• _Exercise prompt_:
Every entry should come back exactly as written, minus the pictures.

::::

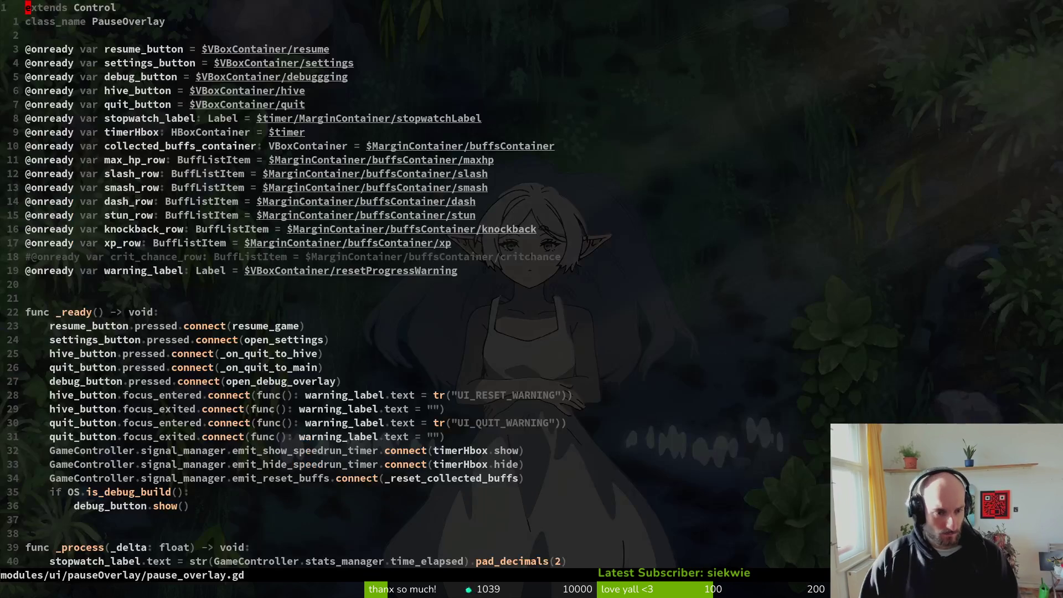
key("j")
key("j")
key("j")
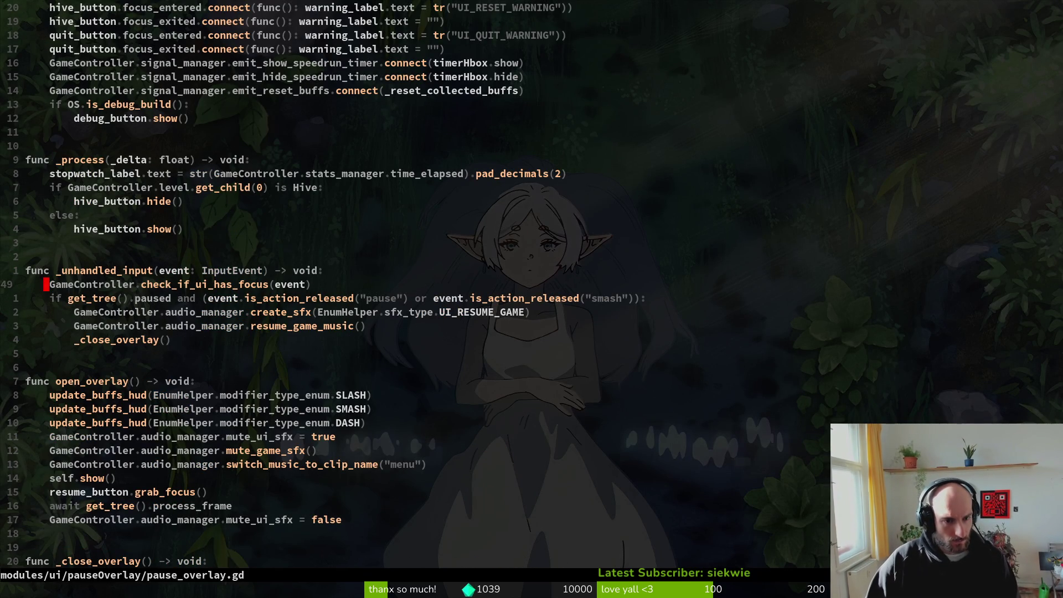
key("j")
key("j")
key("j")
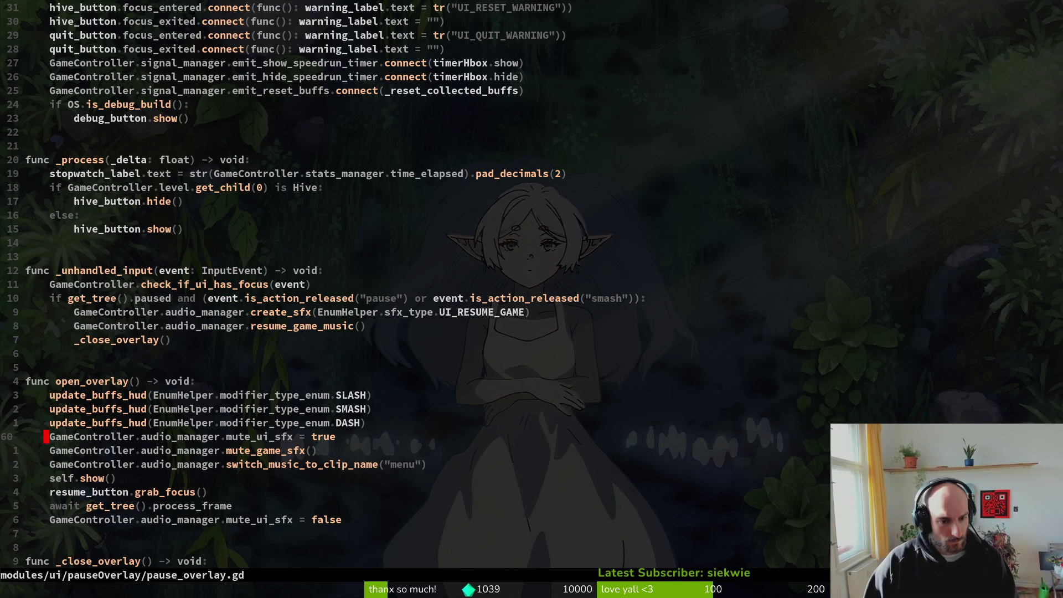
key("j")
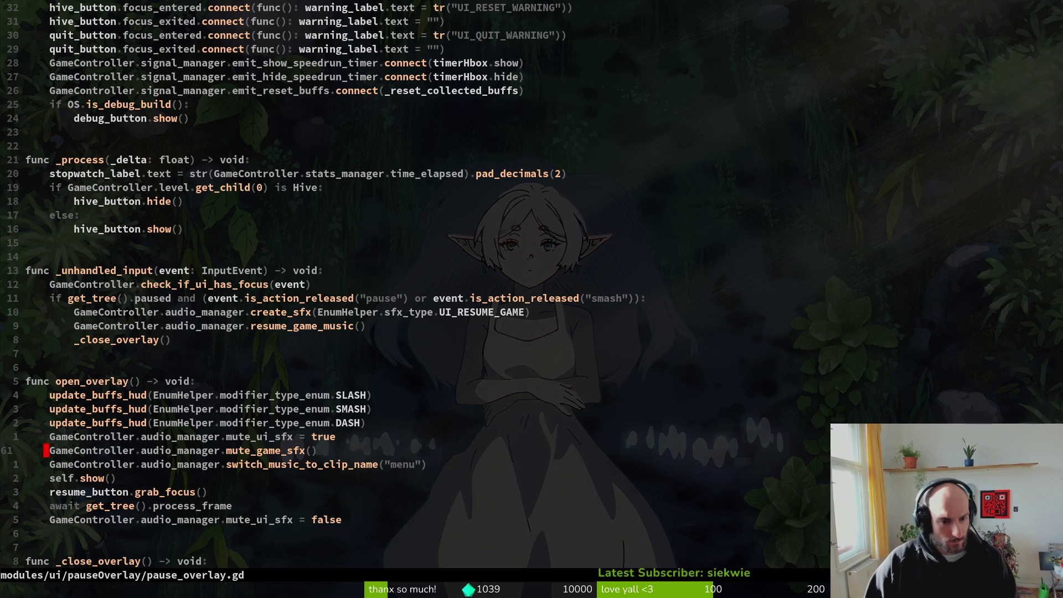
key("shift+v")
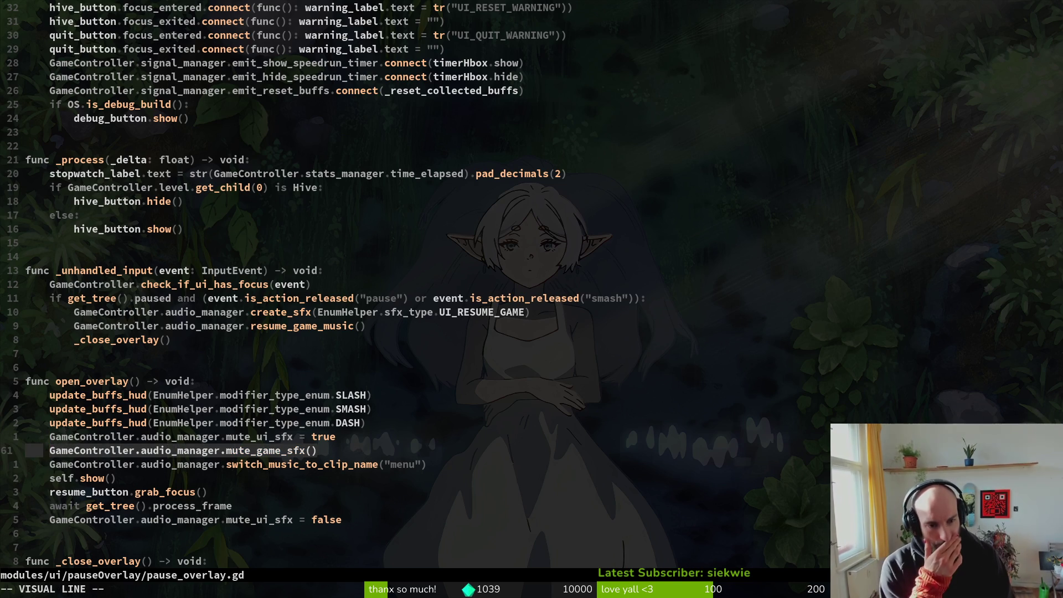
key("Escape")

::::

• _Answer section_:
key("j")
key("j")
key("j")
key("j")
key("j")
key("j")
key("j")
key("shift+v")
key("Escape")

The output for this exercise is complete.